Кто смог бы сейчас растолковать Ульяне, что оборотная сторона справки о смерти ее сына есть не что иное, как немецкая оперативная карта, захваченная красноармейцами в бою, и что русский текст, написанный сверху рукой госпитального завхоза накануне посевной кампании на освобожденной кубанской земле, есть торжество жизни в своей непреложности и постоянстве, а гибель Мити — всего лишь случай, эпизод, неизбежная потеря на войне? Опаленное материнское сердце не внемлет рассудку, горе солдатских матерей неутешно, и никто ничего не объяснял ей в этот горький час прощания с сыном…
Мелкие неурядицы вовлекали ее в работу, обо всем она хлопотала сама, не занятой делом минуты не выпало. Платформа ручной тележки оказалась мала, вытянутое во весь рост тело сына не умещалось на ней, и не хватило шинели, чтоб укрыть полностью. Ульяна обмотала фартуком Митины большие босые ноги, поддерживала их в пути от госпиталя до городской квартиры деверя, а там и домовина выявилась короткой, уклали покойного сына в гроб наискосок. Даже на кладбище ей не сразу удалось сосредоточиться на главном и постигшее горе перевести в скорбную думу. И тут поначалу дело нашлось, и обычаи брали свое, не оставляли ей воли и покоя.

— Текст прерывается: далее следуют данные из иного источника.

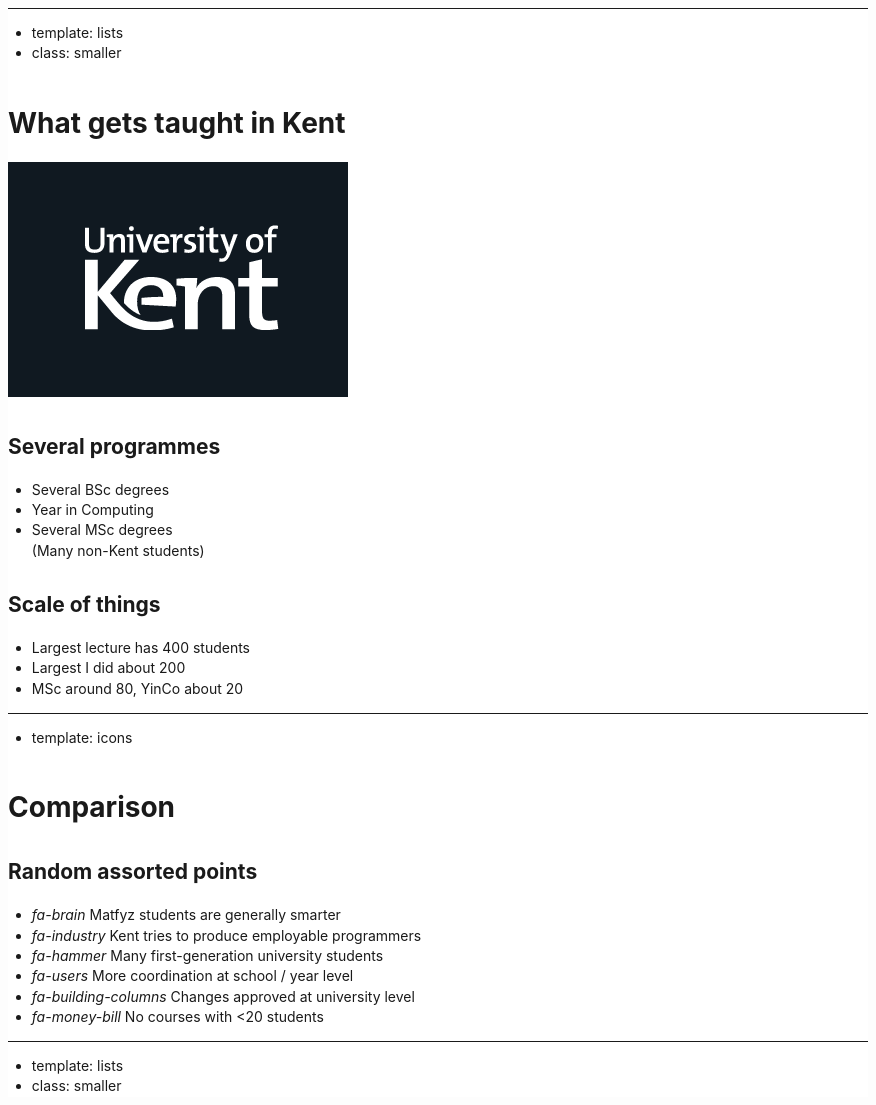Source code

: -----------------------------------------------------------------------------------------
- template: lists
- class: smaller

# What gets taught in Kent

![](img/logo.png)

## Several programmes
- Several BSc degrees
- Year in Computing
- Several MSc degrees  
  (Many non-Kent students)

## Scale of things
- Largest lecture has 400 students
- Largest I did about 200
- MSc around 80, YinCo about 20

-----------------------------------------------------------------------------------------
- template: icons

# Comparison
## Random assorted points

- *fa-brain* Matfyz students are generally smarter
- *fa-industry* Kent tries to produce employable programmers
- *fa-hammer* Many first-generation university students
- *fa-users* More coordination at school / year level
- *fa-building-columns* Changes approved at university level
- *fa-money-bill* No courses with <20 students

-----------------------------------------------------------------------------------------
- template: lists
- class: smaller
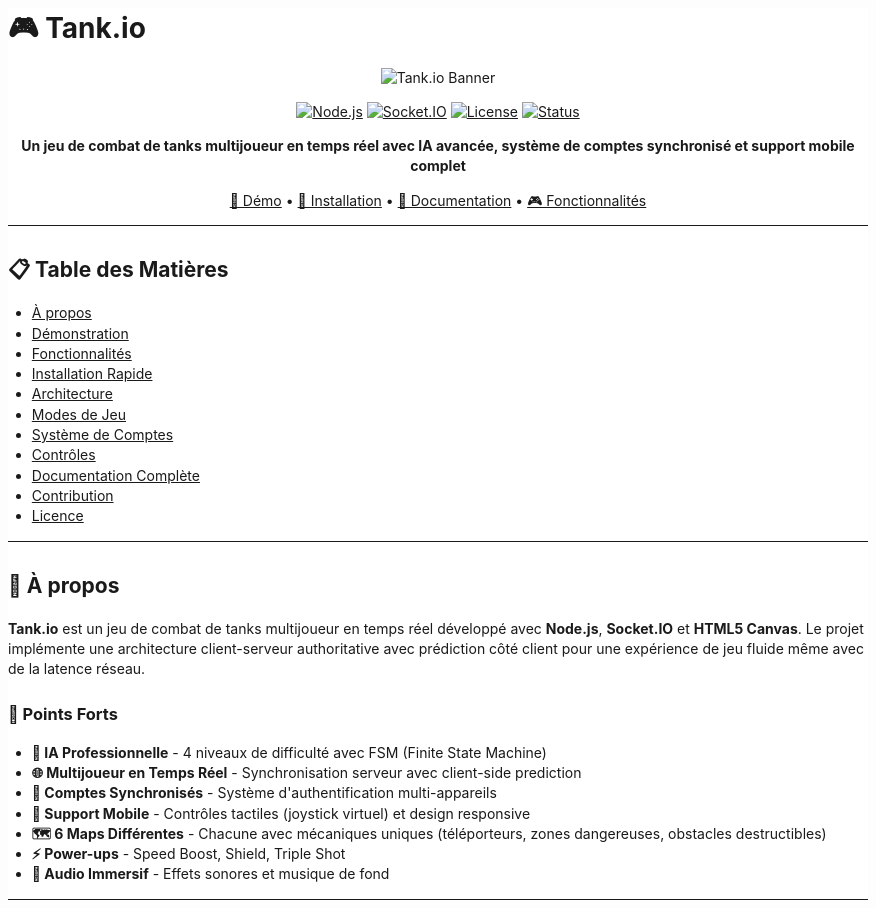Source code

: # 🎮 Tank.io

<div align="center">

![Tank.io Banner](https://img.shields.io/badge/Tank.io-Multiplayer_Battle-orange?style=for-the-badge&logo=battle.net)

[![Node.js](https://img.shields.io/badge/Node.js-20.x-green?style=flat-square&logo=node.js)](https://nodejs.org/)
[![Socket.IO](https://img.shields.io/badge/Socket.IO-4.x-black?style=flat-square&logo=socket.io)](https://socket.io/)
[![License](https://img.shields.io/badge/License-MIT-blue?style=flat-square)](LICENSE)
[![Status](https://img.shields.io/badge/Status-Active-success?style=flat-square)](https://github.com/Thomas-TP/Tank.io)

**Un jeu de combat de tanks multijoueur en temps réel avec IA avancée, système de comptes synchronisé et support mobile complet**

[🎯 Démo](#-démonstration) • [🚀 Installation](#-installation-rapide) • [📖 Documentation](#-documentation-complète) • [🎮 Fonctionnalités](#-fonctionnalités)

</div>

---

## 📋 Table des Matières

- [À propos](#-à-propos)
- [Démonstration](#-démonstration)
- [Fonctionnalités](#-fonctionnalités)
- [Installation Rapide](#-installation-rapide)
- [Architecture](#-architecture)
- [Modes de Jeu](#-modes-de-jeu)
- [Système de Comptes](#-système-de-comptes)
- [Contrôles](#-contrôles)
- [Documentation Complète](#-documentation-complète)
- [Contribution](#-contribution)
- [Licence](#-licence)

---

## 🎯 À propos

**Tank.io** est un jeu de combat de tanks multijoueur en temps réel développé avec **Node.js**, **Socket.IO** et **HTML5 Canvas**. Le projet implémente une architecture client-serveur authoritative avec prédiction côté client pour une expérience de jeu fluide même avec de la latence réseau.

### 🌟 Points Forts

- **🤖 IA Professionnelle** - 4 niveaux de difficulté avec FSM (Finite State Machine)
- **🌐 Multijoueur en Temps Réel** - Synchronisation serveur avec client-side prediction
- **💾 Comptes Synchronisés** - Système d'authentification multi-appareils
- **📱 Support Mobile** - Contrôles tactiles (joystick virtuel) et design responsive
- **🗺️ 6 Maps Différentes** - Chacune avec mécaniques uniques (téléporteurs, zones dangereuses, obstacles destructibles)
- **⚡ Power-ups** - Speed Boost, Shield, Triple Shot
- **🎵 Audio Immersif** - Effets sonores et musique de fond

---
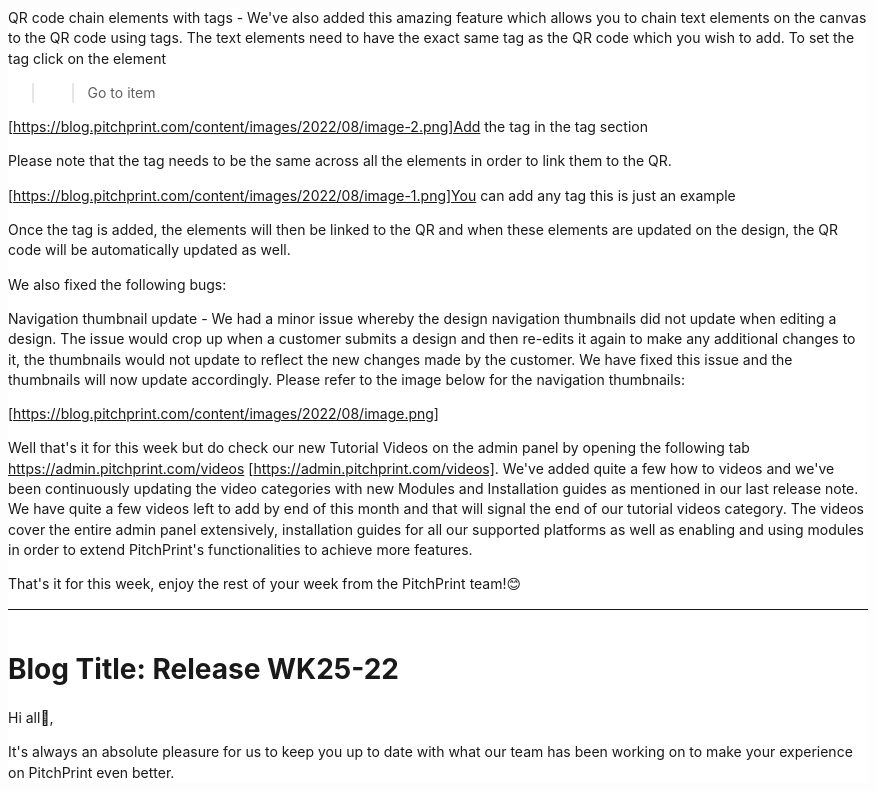 QR code chain elements with tags - We've also added this amazing feature which allows you to chain text elements on the canvas to the QR
code using tags. The text elements need to have the exact same tag as the QR code which you wish to add. To set the tag click on the element
>> Go to item

[https://blog.pitchprint.com/content/images/2022/08/image-2.png]Add the tag in the tag section

Please note that the tag needs to be the same across all the elements in order to link them to the QR.

[https://blog.pitchprint.com/content/images/2022/08/image-1.png]You can add any tag this is just an example 



Once the tag is added, the elements will then be linked to the QR and when these elements are updated on the design, the QR code will be
automatically updated as well.

We also fixed the following bugs:

Navigation thumbnail update - We had a minor issue whereby the design navigation thumbnails did not update when editing a design. The issue
would crop up when a customer submits a design and then re-edits it again to make any additional changes to it, the thumbnails would not
update to reflect the new changes made by the customer. We have fixed this issue and the thumbnails will now update accordingly. Please
refer to the image below for the navigation thumbnails:

[https://blog.pitchprint.com/content/images/2022/08/image.png]

Well that's it for this week but do check our new Tutorial Videos on the admin panel by opening the following tab
https://admin.pitchprint.com/videos [https://admin.pitchprint.com/videos]. We've added quite a few how to videos and we've been continuously
updating the video categories with new Modules and Installation guides as mentioned in our last release note. We have quite a few videos
left to add by end of this month and that will signal the end of our tutorial videos category. The videos cover the entire admin panel
extensively, installation guides for all our supported platforms as well as enabling and using modules in order to extend PitchPrint's
functionalities to achieve more features.

That's it for this week, enjoy the rest of your week from the PitchPrint team!😊

--------------------

# **Blog Title**: Release WK25-22

Hi all👋,

It's always an absolute pleasure for us to keep you up to date with what our team has been working on to make your experience on PitchPrint
even better.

Место она выбрала сухое, под высокой акацией, и хоронила сына без слез, чтоб не на мокром лежал с самого начала — такое уж поверье знают люди про жизнь на том свете, не ей нарушать обычай. Скоро белый цвет акации раскинется над Митей, потом душистые лепестки опадут, выстелют его могилку белым ковриком, и летом тут будут расцветать цветочки — мелькали сквозь тяжесть непоправимой навсегда беды утешные крохи из той жизни, какой ей отныне предстояло жить, и эта новая жизнь без сына в хате вся будет здесь, не оторвать ее отсюда никакими силами, не сдвинуть в сторону других забот, а черный плат по сыну, убитому на войне, ей надевать теперь в эту весеннюю пору до конца дней своих. И не кончится никогда ее материнство.
Насыпали холмик, когда проехала неподалеку госпитальная подвода и похоронная команда проплелась следом — красноармейцы продолжали умирать от ран, их надо было предавать земле.
— Глянь, без одежи привезли и всех кладут в одну могилу, — толкнула Ульяну в бок Паша. — Рази ж то по-людски?
Ульяна не обернулась — видела вчера ту подводу, брезент поднимала над нею и на глаза все взяла, а сейчас свои заботы на уме. Креста вот нету деревянного над могилкою сына. Рази ж не обидно ей, матери, хоронить пусто хрещеное родное дитятко? Она продолжала оправлять холмик, потом кусочками дерна выложила сверху крестик — не могла унести много земли с ранней травкой, наскубла во дворе деверя Семена, как украла. Паша ворчала, что-то у нее спрашивала насчет девятого дня, отпевания и других поминок, а она вдруг вспомнила о раненом Феде, и так тревожно стало на сердце, такая боль стиснула горло, что дышать не было сил. С закрытыми глазами посидела на корточках, потом резко распрямила спину и зашагала в сторону госпитальной подводы.
Огрузаясь галошами, взошла на рыхлую отсыпь и, склонившись над широкой ямой, стала осенять крестом прах чужих сыновей. Солдаты похоронной команды с недоумением косились на нее, но не прогоняли. Ульяна еще несколько раз взмахнула рукой над разверстой братской могилой красноармейцев, отбила тройной поклон.
Станица Новотитаровская — Ленинград. 1977—1980 гг.